Death walks beside us throughout our lives. We don’t notice nor pay much heed to this constant dark companion. After a dangerous scrape or a serious illness, we breathe a deep sigh of relief and go on. ‘There but for the grace of God’, we say. When someone close to us dies, we grieve and ponder on our own lives. But, after this hesitation, we carry on. ‘What choice do we have?’ we say.

Rex’s death remains deeply shocking to us. It has been the closest and most painful of a recent series of reminders of our mortality. Nothing can bring him back from his terrible death. And there is no antidote to grief. It has to be lived through. Yet, a shock to the system also gives us something else. The opportunity to not carry on in the same way. Our natural desire is to simply re-establish all of the routines that we previously had. But they don’t fit anymore, our normality feels empty and fractured, someone (and something) important is missing.

I have had such reminders before. My first wife died in an accident thirty one years ago, several weeks after we moved in to our first house together. I contracted cancer seven years ago and was given a very poor prognosis. Looking back, I can see that after each of these shocks my life changed significantly. At the time I didn’t see either of these events as an opportunity, just as severe threats that I had to struggle to survive. But they were both catalysts and through a very painful process, akin to the shedding of a skin or a shell, I came to see myself and my way ahead differently. And the course of my life changed.

Oddly enough, the benefits of these changes have been considerable. After Gill’s sudden death, I kept a series of promises to her. She was often reminding me to get on with my Ph.D. I’d always say, I’ll do it next weekend, let’s go away this weekend. She would give in and we would go away, often to the mountains, and next weekend rarely came. A year after she died, I did knuckle down and finish my Ph.D. Through this I came to value my intellect more highly, I then gained a new lectureship in Scotland, worked very hard and was promoted to Professor within nine years (the job at QUB that brought me here twenty years ago).

I got cancer around the time I left academia. After years of dispute and disillusion, I took early retirement to focus on my own creative work. Just a couple of months after my first collection was launched, I was brought in to Belfast City Hospital via A & E and then told the bad news. Four major operations and two recurrences later, I am almost two years clear of the disease (after being given that long to live, seven eventful years ago).

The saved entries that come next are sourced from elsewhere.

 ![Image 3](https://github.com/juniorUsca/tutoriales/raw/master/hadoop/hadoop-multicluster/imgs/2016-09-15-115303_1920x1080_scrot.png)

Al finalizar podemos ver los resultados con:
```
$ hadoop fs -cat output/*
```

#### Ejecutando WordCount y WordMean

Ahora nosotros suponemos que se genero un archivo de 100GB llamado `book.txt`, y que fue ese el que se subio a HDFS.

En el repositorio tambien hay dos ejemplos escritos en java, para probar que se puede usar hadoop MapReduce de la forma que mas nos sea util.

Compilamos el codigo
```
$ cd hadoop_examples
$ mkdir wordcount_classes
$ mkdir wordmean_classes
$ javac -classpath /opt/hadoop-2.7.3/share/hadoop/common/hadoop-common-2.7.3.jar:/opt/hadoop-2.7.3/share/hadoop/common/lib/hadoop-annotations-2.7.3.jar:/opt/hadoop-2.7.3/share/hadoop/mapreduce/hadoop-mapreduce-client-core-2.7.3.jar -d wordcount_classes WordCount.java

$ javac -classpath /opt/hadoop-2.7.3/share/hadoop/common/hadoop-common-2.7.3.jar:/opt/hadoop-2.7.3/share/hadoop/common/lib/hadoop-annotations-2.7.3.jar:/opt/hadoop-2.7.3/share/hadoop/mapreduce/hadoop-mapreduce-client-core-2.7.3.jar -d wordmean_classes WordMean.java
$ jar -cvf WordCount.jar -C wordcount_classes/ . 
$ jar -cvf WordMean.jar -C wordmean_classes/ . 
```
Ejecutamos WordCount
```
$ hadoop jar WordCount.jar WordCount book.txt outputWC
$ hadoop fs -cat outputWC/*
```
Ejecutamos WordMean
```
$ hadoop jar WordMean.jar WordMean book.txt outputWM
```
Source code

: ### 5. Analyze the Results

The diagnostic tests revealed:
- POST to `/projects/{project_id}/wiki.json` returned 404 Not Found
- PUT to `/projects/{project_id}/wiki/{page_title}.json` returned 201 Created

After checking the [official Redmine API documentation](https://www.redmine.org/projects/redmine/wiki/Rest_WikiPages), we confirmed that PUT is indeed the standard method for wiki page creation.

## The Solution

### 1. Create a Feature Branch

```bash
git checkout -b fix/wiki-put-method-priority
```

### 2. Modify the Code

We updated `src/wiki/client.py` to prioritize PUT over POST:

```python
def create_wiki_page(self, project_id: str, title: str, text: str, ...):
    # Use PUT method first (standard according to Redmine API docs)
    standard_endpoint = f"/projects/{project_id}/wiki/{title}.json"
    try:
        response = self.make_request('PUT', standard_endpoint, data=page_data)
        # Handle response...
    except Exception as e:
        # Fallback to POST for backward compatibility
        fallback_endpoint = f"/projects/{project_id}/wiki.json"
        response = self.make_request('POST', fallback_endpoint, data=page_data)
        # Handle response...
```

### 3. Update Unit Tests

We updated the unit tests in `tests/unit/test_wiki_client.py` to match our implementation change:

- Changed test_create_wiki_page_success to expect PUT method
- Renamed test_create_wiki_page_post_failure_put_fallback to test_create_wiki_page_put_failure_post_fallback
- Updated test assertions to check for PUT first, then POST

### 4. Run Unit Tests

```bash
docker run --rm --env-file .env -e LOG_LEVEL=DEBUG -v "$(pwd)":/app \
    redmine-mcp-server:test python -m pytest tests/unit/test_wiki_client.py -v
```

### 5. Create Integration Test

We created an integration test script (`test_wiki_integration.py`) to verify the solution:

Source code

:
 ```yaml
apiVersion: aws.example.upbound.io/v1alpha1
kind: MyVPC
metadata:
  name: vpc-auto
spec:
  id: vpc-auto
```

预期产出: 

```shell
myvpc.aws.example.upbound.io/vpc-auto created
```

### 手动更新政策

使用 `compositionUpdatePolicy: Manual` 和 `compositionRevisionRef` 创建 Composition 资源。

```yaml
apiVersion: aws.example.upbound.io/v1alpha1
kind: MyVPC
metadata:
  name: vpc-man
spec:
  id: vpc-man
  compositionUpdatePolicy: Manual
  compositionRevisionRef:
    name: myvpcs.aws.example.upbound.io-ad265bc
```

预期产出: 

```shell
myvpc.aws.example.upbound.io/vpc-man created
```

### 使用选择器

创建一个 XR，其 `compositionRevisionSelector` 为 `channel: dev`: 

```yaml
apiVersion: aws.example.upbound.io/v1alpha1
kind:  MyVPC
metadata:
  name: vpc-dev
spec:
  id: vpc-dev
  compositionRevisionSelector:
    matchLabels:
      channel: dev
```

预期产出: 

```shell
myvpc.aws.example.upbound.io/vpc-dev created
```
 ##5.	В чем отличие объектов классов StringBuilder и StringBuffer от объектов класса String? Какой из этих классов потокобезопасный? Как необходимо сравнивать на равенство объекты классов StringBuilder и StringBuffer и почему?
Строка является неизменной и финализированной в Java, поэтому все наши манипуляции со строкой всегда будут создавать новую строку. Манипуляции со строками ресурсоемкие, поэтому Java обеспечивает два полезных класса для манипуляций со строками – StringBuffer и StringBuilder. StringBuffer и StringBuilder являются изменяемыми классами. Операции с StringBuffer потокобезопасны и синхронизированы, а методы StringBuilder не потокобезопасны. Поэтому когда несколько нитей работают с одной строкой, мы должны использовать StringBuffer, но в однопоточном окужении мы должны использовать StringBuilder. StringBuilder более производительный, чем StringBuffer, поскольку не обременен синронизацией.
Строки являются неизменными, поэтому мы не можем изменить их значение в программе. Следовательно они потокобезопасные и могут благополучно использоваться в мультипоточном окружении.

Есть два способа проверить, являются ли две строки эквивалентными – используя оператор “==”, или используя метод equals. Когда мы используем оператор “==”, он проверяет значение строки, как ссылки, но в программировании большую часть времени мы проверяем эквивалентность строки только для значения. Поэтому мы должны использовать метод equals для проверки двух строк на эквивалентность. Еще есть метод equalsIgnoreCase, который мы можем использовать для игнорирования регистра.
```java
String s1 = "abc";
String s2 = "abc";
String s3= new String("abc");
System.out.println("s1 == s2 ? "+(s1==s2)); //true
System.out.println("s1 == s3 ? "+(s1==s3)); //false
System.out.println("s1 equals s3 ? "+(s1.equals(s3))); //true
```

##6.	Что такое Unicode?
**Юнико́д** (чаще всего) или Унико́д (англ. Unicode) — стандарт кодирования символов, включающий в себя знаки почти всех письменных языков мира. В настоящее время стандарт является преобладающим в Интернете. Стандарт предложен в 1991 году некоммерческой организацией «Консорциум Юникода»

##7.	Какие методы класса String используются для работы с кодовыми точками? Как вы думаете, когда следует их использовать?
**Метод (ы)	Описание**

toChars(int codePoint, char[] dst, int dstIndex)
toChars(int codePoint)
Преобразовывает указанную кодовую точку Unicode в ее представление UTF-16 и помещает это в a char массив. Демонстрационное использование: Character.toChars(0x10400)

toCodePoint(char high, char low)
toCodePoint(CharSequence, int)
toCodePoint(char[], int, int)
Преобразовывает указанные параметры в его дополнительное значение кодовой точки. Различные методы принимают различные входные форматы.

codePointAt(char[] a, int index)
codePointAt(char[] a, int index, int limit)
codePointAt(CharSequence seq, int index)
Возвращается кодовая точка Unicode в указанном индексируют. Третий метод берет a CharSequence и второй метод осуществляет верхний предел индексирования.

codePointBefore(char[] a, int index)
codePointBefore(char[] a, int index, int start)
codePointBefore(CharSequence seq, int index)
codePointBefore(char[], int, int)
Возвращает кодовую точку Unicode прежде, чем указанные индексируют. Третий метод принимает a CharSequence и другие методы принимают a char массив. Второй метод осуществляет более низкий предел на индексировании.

I’ve written in earlier blog posts about the changes that cancer has made in how I try and live my life. Essentially, they are: living in the here and now, living wholeheartedly, doing what matters as well as you can and not wasting time and energy on what (and who) doesn’t. Rex’s death gives a powerful reminder of their significance, for dogs do all of these things naturally.  We couldn’t wish for a better example.